REQUIREMENT
The word "Elite" marks the lines to copy; find all of them in the entries below.

----- EXTRACTED INFORMATION

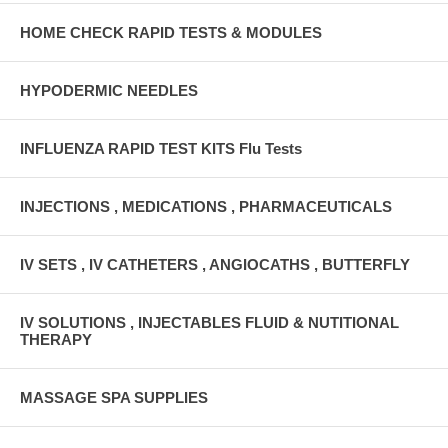
HOME CHECK RAPID TESTS & MODULES
HYPODERMIC NEEDLES
INFLUENZA RAPID TEST KITS Flu Tests
INJECTIONS , MEDICATIONS , PHARMACEUTICALS
IV SETS , IV CATHETERS , ANGIOCATHS , BUTTERFLY
IV SOLUTIONS , INJECTABLES FLUID & NUTITIONAL
THERAPY
MASSAGE SPA SUPPLIES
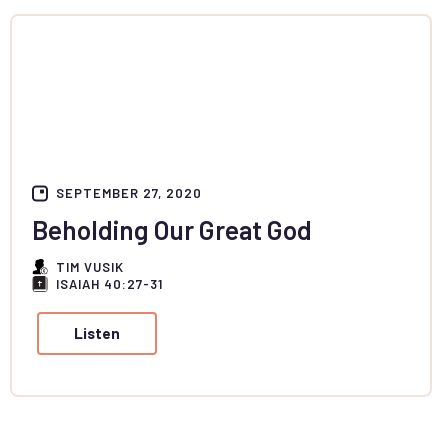
SEPTEMBER 27, 2020
Beholding Our Great God
TIM VUSIK
ISAIAH 40:27-31
Listen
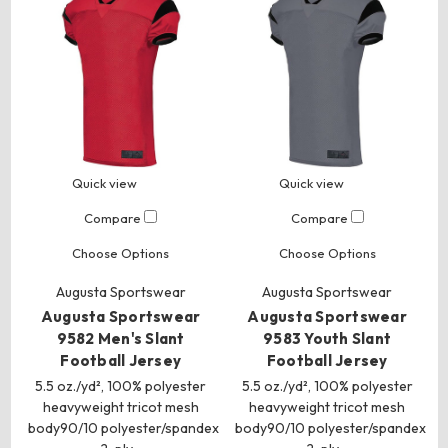
Quick view
Quick view
Compare
Compare
Choose Options
Choose Options
Augusta Sportswear
Augusta Sportswear
Augusta Sportswear
Augusta Sportswear
9582 Men's Slant
9583 Youth Slant
Football Jersey
Football Jersey
5.5 oz./yd², 100% polyester
5.5 oz./yd², 100% polyester
heavyweight tricot mesh
heavyweight tricot mesh
body90/10 polyester/spandex
body90/10 polyester/spandex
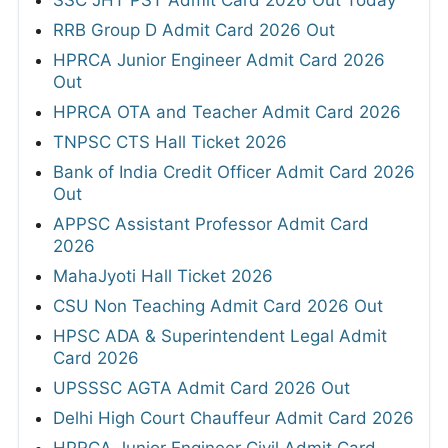
SSC JHT PST Admit Card 2026 Out Today
RRB Group D Admit Card 2026 Out
HPRCA Junior Engineer Admit Card 2026
Out
HPRCA OTA and Teacher Admit Card 2026
TNPSC CTS Hall Ticket 2026
Bank of India Credit Officer Admit Card 2026
Out
APPSC Assistant Professor Admit Card
2026
MahaJyoti Hall Ticket 2026
CSU Non Teaching Admit Card 2026 Out
HPSC ADA & Superintendent Legal Admit
Card 2026
UPSSSC AGTA Admit Card 2026 Out
Delhi High Court Chauffeur Admit Card 2026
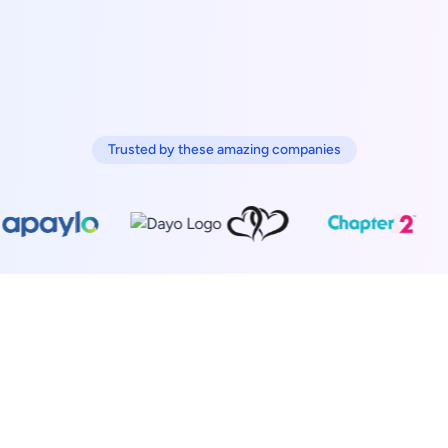
Trusted by these amazing companies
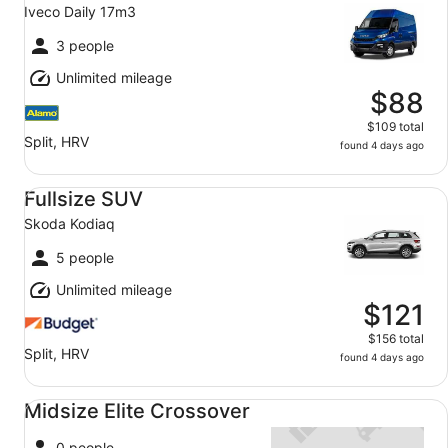
Iveco Daily 17m3
3 people
Unlimited mileage
$88
$109 total
Split, HRV
found 4 days ago
Fullsize SUV Skoda Kodiaq
Fullsize SUV
Skoda Kodiaq
5 people
Unlimited mileage
$121
$156 total
Split, HRV
found 4 days ago
Midsize Elite Crossover undefined
Midsize Elite Crossover
0 people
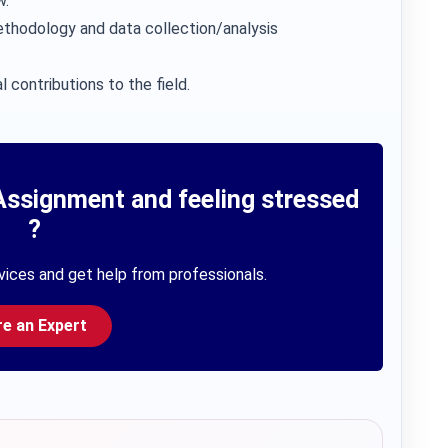
w.
thodology and data collection/analysis
l contributions to the field.
Assignment and feeling stressed
?
vices and get help from professionals.
re an Expert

----------

ANSWER BELOW
Midsize Elite Crossover undefined
Midsize Elite Crossover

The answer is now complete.